La obra de Ramírez Villamizar en la portada de Vivir en El Poblado es una de las trece esculturas de este artista que están en la UdeA.
En 2002, tras una amplia exposición de su obra en el campus universitario, Eduardo Ramírez Villamizar (Pamplona, 1923 – Bogotá, 2004) donó a la Alma Máter una gran cantidad de esculturas. Trece de esas obras han pasado a formar parte del Museo Abierto, en distintas sedes de la Universidad de Antioquia, y ofrecen el recorrido más completo que existe en la región sobre el trabajo de quien es, sin duda, uno de los más importantes escultores del país, figura fundamental en el desarrollo del arte moderno.
Desde finales de los años 40, el artista se dedica a investigar las posibilidades de la abstracción geométrica. Pero, a diferencia de la corriente predominante en el contexto internacional de la época, que privilegia un rigor intelectual y en cierto sentido metafísico, la suya es una abstracción cargada de poesía y de sugerencias históricas, a partir de la revisión del arte colonial y del estudio sistemático de las culturas prehispánicas.

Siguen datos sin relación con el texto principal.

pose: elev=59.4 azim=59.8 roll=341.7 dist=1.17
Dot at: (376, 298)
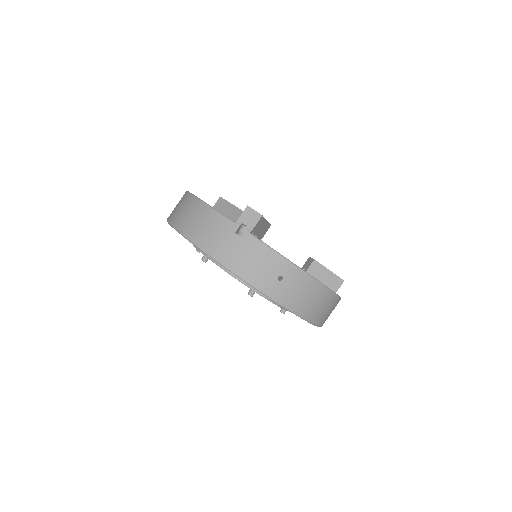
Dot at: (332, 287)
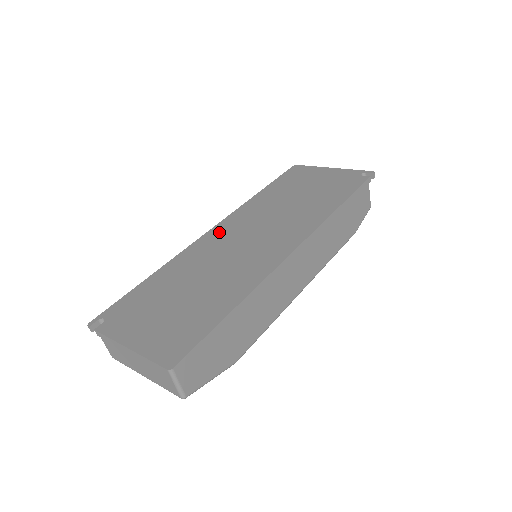
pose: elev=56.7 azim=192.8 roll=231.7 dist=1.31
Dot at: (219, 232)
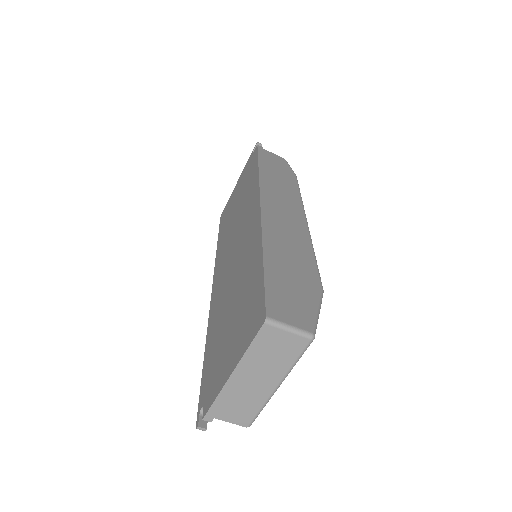
Dot at: (217, 281)
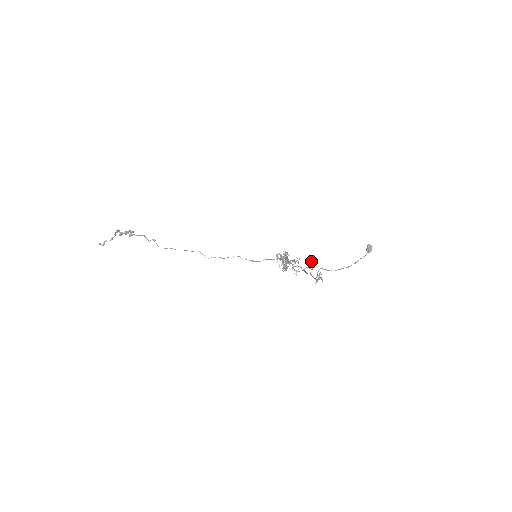
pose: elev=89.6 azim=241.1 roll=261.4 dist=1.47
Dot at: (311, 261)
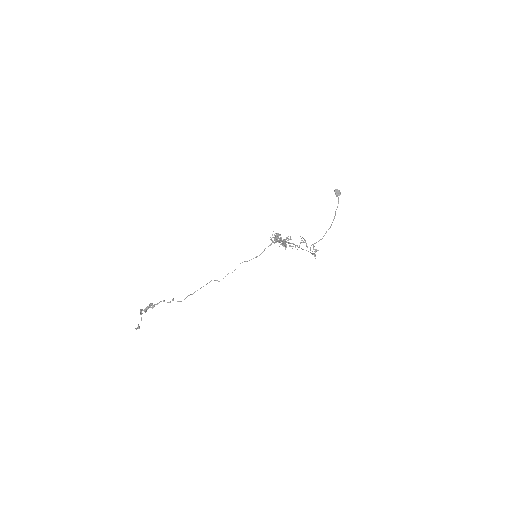
Dot at: occluded
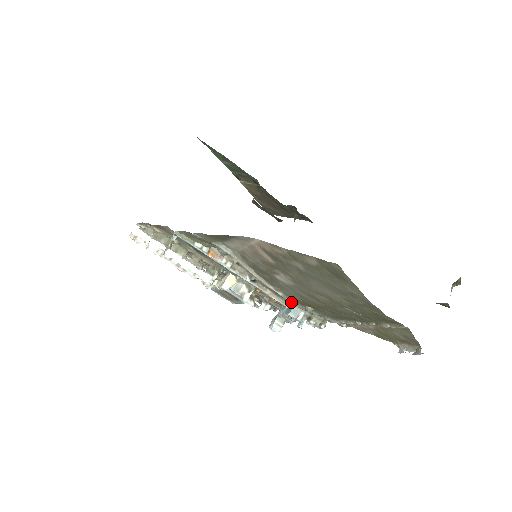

No se trata, en ningún caso, de crear obras semifigurativas, una alternativa con muy buena acogida a mediados del siglo pasado, que consistía en geometrizar las formas de los objetos, para “modernizarlos”: en definitiva, allí seguía importando, sobre todo, la apariencia superficial de las cosas.
Ramírez Villamizar, por el contrario, atraviesa la superficie de los objetos y va en búsqueda de su sentido, es decir, de la resonancia que producen en nosotros. Pero ese camino sólo puede ser planteado a través de la intuición poética. Y la creación de la obra busca, en definitiva, producir en nosotros un impacto que desencadene un proceso poético análogo al suyo.
No hay descripción sino intuición. Al llegar frente a este Traje ceremonial sabemos que se trata de una realidad ancestral, un hecho que nos lleva fuera de nuestro propio tiempo; de hecho, no interesa siquiera la referencia a una cultura específica. Aunque el observador puede saber desde antes que Ramírez Villamizar se dedicó durante mucho tiempo al estudio de los incas, quizá eso ya no sea tan importante. Basta dejarse llevar por el ritmo de los ángulos del metal con sus luces y sombras; pero, por supuesto, hay que “dejarse llevar” para que la resonancia poética pueda ser eficaz.
Y junto a ello, el óxido del metal, que no es descuido sino valoración del transcurrir de la existencia: el artista piensa que es la mejor manera para hacernos sentir la conexión orgánica con la tierra, de donde procede todo lo que somos y a donde regresa todo lo que existe.
La obra está ubicada en el bloque 19, correspondiente a la Facultad de Ingeniería.